▶ **抽出テキスト**:
>>>>>
初動力とは?
何かを始めようとするとき、さっと始められる能力のことです。
早く取りかかればいいのに、なんだかんだと理由をつけてやらない人いますよね。
たとえば英語を身に着けたいとします。
初動力のない人は何かとやらない理由を探したがります。
リスクが・・・とか、
お金が・・・とか、
時間が・・・とか、
どうせちょっとの勉強じゃ身につかないし・・・とか。
あとは、情報を集めるだけ集めて、結局決められません。
英会話教室もオンライン英会話も色々比べてみたけど、どれが一番自分に合ってるのかわからない・・・。
これが初動力のない人です。
当然いつまでたっても英語は身に付きません。
初動力のある人は、とりあえず手をつけてみます。
英会話教室に通ってみようかな、オンライン英会話やってみようかな、おぉリスニング教材なら通勤中にできるぞ、うーん・・・よし、同時に始めちゃえ!
思い立ったが最後、本当に3つ同時に始めます。
そしてやっているうちに色々と気づいていきます。英会話教室は決まった時間に決まった場所に行くのが面倒なことがわかり、2回通っただけでやめました。リスニング教材も通勤中の電車の中で聞いていましたが、ほとんど聞き取れない上に、聞き取れないところがすぐに確認できず、いちいち戻して聞くのが面倒なことがわかったので、こちらもすぐにやめました。オンライン英会話は自宅で好きな時間にできるので続いています。そして一ヶ月たったある日、久しぶりにリスニング教材を聞いてみました。おお、半分ぐらい聞き取れる! なんだかんだで上達してるな?。
という感じです。
英会話教室やリスニング教材をすぐにやめたのを見て、あれこれ手を出して長続きしない奴だとバカにする人もいます。
しかし、着目すべきは結果的に英語が身についていることです。どちらが前進しているのかは一目瞭然ですよね。
なぜ初動力のある人とない人で圧倒的な差がつくのか?
結論から言うと、経験の量が違うからです。初動力の差は経験の量に直結します。
新しいことにトライすると、最初はほぼ確実に失敗します。
初動力のない人は失敗を嫌がります。失敗とは恥ずかしいもの、してはいけないものと捉えています。だから最初の一歩を踏み出せません。
<<<<<
▶ **作業指示 1**:
初動力についての文章から、次の問いに答えてください。
(a) 初動力とは、どのような能力のことですか。
(b) 三つ同時に始めたもののうち、続いているのはどれですか。
(c) 初動力のある人とない人で圧倒的な差がつくのは、なぜですか。
▶ **作業指示 2**: 初動力についての文章の最後の一文に続けて、その先を書いてください。

▶ **提供一覧**:
>>>>>
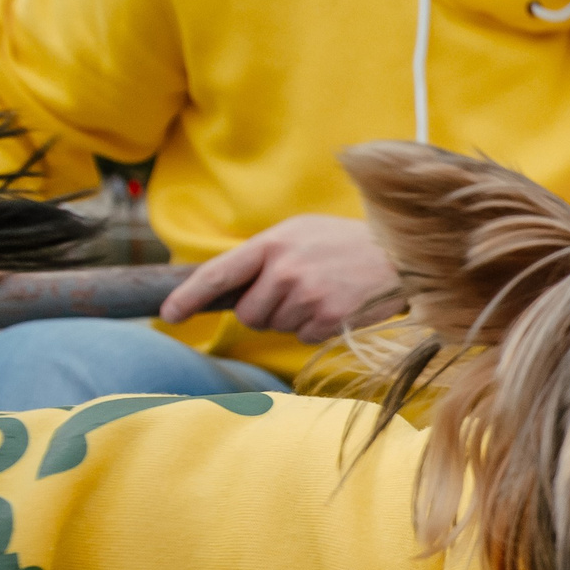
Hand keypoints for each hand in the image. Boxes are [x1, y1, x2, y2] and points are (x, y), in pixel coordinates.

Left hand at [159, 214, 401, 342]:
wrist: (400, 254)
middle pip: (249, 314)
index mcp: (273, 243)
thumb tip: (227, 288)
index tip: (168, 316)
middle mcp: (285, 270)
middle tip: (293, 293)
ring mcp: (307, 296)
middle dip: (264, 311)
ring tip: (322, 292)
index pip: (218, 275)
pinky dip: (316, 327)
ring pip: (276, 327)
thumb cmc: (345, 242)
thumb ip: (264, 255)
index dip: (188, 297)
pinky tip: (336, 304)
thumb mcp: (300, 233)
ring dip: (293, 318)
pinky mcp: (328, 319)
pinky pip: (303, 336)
<<<<<
>>>>>
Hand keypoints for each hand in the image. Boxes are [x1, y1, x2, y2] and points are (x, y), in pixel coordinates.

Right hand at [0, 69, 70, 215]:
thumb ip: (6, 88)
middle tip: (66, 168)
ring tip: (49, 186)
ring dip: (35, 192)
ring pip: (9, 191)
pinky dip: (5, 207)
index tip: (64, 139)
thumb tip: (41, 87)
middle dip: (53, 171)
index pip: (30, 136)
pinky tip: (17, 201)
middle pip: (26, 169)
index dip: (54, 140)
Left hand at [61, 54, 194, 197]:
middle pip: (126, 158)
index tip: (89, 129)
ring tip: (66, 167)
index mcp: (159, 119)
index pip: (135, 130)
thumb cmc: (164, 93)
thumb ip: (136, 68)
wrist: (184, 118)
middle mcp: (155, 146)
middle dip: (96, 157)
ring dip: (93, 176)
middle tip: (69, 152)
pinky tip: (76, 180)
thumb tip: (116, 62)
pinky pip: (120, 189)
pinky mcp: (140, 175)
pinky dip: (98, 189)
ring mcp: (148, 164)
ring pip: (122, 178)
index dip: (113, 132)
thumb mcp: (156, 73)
<<<<<
▶ **回答 1**:
(a) 何かを始めようとするとき、さっと始められる能力のことです。
(b) オンライン英会話です。
(c) 経験の量が違うからです。

▶ **回答 2**:
初動力のある人は失敗を前進だと捉えます。〇〇のやり方がダメだとわかったのは前進で、次は△△のやり方を試してみようと考えます。高速でトライ&エラーを繰り返すことで、結果的に正解にたどり着くのが早くなるのです。
「やってみたけどダメだった」は前進
「やってみたけどダメだった」をネガティブに捉えていませんか?
たしかに、失敗する人をバカにするような風潮があるのも事実。誰だってスマートにミスなく仕事をこなして人に褒められたいと思っています。あちこちでつまづいているのはダサい。僕だってそういう側面があるのは否めません。
その方法がダメだっただけで、トライしたこと自体は素晴らしいことです。これは精神論ではなく、きちんと合理的な理由があります。
その証拠に、最近では会社ぐるみでそういう風土に変えていこうという動きがあります。住宅設備超大手のリクシルでは、「チャレンジした結果の失敗は絶対に責めない」という風土を確立させつつあります。他にもサントリーの精神は「やってみなはれ」です。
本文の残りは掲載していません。